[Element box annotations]
——
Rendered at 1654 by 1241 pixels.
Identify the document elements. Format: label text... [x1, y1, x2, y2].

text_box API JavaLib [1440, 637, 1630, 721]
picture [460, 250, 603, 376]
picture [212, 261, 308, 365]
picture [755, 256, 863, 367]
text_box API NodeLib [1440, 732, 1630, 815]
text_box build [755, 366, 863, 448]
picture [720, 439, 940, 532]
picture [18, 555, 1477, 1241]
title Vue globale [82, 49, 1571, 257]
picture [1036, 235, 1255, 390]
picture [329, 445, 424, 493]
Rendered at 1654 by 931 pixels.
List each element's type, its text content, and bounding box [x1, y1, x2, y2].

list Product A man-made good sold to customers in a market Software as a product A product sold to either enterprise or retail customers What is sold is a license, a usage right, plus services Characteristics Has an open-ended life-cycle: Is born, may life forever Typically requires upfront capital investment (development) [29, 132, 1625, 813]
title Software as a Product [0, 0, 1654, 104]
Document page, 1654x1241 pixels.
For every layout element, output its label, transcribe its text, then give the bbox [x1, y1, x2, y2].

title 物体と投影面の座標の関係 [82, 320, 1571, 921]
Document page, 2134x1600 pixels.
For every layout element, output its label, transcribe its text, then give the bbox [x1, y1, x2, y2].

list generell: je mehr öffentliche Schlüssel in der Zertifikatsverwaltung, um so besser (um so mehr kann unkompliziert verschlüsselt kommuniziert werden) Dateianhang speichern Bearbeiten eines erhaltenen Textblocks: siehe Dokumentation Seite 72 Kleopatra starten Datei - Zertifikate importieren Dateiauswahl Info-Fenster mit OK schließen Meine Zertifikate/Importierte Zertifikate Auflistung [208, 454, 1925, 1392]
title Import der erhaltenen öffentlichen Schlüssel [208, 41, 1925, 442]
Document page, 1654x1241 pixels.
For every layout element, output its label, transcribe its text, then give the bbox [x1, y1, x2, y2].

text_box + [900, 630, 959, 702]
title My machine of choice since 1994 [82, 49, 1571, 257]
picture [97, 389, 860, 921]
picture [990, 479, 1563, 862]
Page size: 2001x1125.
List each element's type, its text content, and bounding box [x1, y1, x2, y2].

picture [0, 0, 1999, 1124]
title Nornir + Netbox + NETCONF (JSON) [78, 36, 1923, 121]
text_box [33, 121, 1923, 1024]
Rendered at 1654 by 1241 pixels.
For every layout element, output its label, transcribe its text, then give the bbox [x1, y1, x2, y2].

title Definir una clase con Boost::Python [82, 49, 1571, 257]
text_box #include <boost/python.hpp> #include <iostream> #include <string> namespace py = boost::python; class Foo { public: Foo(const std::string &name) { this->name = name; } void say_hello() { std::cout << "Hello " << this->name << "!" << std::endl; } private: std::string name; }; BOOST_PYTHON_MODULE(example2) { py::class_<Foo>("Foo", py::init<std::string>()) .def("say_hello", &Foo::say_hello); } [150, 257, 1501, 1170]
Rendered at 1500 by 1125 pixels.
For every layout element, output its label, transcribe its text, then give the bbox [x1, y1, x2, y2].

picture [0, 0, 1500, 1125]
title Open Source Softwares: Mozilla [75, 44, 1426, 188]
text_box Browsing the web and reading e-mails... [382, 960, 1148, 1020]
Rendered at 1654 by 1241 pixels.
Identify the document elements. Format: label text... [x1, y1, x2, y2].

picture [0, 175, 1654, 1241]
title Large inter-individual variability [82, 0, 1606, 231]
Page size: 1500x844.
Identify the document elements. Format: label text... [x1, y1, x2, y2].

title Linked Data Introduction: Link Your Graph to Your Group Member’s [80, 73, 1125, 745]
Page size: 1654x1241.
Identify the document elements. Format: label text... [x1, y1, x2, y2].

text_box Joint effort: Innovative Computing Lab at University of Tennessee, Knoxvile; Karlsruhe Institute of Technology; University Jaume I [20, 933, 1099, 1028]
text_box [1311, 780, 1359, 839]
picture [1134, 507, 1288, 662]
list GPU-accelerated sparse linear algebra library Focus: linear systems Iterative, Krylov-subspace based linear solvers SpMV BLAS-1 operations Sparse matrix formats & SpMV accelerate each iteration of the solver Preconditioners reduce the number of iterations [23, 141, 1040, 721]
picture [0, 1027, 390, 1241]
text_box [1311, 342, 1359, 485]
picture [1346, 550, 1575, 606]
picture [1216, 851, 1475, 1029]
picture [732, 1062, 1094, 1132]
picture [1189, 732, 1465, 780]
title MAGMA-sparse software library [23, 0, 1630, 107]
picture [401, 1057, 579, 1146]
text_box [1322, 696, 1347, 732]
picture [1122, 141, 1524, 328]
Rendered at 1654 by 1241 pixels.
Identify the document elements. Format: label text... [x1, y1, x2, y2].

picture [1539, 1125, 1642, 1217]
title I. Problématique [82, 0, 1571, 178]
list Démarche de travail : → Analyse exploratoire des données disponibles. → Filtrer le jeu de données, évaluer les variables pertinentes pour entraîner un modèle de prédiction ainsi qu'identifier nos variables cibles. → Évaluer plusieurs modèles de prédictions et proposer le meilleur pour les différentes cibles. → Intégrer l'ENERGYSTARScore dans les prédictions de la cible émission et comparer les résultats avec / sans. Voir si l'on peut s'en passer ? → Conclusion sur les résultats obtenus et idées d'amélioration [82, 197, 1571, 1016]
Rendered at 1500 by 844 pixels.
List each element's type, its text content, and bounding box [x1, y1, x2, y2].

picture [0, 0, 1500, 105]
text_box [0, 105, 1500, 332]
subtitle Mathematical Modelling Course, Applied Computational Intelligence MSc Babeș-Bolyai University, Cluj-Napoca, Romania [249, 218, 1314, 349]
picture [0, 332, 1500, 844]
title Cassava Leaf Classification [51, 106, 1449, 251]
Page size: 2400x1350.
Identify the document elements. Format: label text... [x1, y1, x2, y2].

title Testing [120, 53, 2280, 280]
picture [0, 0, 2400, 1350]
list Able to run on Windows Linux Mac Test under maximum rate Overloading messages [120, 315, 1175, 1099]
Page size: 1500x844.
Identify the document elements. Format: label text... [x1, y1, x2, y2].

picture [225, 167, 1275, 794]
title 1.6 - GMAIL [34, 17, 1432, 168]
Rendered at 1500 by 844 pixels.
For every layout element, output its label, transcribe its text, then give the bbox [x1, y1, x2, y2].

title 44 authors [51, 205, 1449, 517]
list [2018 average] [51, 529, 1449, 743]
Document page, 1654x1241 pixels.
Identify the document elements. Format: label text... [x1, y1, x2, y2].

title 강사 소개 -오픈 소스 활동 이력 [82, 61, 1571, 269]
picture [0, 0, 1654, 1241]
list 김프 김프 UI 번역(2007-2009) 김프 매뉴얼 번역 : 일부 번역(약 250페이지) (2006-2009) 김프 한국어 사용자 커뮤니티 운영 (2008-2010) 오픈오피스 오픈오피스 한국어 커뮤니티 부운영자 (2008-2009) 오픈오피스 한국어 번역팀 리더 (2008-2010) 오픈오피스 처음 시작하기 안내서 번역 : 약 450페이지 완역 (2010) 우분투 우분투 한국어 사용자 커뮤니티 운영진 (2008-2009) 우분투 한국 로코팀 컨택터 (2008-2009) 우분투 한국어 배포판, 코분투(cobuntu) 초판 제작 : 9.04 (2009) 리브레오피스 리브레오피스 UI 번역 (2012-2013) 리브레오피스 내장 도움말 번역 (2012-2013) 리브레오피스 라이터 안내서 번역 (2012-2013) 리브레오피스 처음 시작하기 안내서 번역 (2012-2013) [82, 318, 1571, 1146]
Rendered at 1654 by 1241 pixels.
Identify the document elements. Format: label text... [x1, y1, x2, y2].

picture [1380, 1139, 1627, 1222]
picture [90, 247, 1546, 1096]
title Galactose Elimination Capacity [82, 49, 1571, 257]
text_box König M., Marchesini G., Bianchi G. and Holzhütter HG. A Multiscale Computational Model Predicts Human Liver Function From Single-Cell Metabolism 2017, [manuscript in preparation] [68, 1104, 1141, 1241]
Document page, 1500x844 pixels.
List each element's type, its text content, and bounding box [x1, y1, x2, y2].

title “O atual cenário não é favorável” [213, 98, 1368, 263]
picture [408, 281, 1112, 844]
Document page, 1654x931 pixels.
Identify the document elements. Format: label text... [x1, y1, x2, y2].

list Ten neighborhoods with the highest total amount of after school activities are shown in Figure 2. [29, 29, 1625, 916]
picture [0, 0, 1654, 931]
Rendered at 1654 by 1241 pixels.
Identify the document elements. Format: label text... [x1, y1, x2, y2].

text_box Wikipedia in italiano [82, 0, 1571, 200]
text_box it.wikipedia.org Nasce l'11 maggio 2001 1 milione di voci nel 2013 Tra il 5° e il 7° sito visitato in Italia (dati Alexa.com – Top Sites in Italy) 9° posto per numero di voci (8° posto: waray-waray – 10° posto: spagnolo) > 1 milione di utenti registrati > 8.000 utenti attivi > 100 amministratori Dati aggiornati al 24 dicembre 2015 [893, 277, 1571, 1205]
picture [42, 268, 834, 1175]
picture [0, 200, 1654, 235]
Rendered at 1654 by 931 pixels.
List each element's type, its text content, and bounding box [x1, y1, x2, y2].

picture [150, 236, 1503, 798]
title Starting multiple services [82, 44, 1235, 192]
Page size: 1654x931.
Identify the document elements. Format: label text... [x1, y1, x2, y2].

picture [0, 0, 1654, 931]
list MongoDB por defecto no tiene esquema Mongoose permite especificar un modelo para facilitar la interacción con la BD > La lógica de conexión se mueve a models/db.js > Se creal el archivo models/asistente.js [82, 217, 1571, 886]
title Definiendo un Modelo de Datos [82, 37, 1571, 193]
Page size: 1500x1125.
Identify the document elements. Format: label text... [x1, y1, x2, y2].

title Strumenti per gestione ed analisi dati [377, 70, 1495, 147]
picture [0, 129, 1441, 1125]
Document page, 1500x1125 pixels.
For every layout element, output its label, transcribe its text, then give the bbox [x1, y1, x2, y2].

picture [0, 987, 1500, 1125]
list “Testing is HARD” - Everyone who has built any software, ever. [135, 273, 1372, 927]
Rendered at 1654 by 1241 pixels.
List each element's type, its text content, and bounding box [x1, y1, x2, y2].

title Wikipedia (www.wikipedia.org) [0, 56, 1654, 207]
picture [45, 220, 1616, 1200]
——
Copy out these lines exactly, starting with the line that contains "Page size: 1654x931." and going on through the last line.

Page size: 1654x931.
Identify the document elements. Format: label text... [x1, y1, x2, y2].

picture [0, 0, 1654, 931]
list MongoDB por defecto no tiene esquema Mongoose permite especificar un modelo para facilitar la interacción con la BD > La lógica de conexión se mueve a models/db.js > Se creal el archivo models/asistente.js [82, 217, 1571, 886]
title Definiendo un Modelo de Datos [82, 37, 1571, 193]
Page size: 1500x1125.
Identify the document elements. Format: label text... [x1, y1, x2, y2].

title Strumenti per gestione ed analisi dati [377, 70, 1495, 147]
picture [0, 129, 1441, 1125]
Document page, 1500x1125 pixels.
For every layout element, output its label, transcribe its text, then give the bbox [x1, y1, x2, y2].

picture [0, 987, 1500, 1125]
list “Testing is HARD” - Everyone who has built any software, ever. [135, 273, 1372, 927]
Rendered at 1654 by 1241 pixels.
List each element's type, its text content, and bounding box [x1, y1, x2, y2].

title Wikipedia (www.wikipedia.org) [0, 56, 1654, 207]
picture [45, 220, 1616, 1200]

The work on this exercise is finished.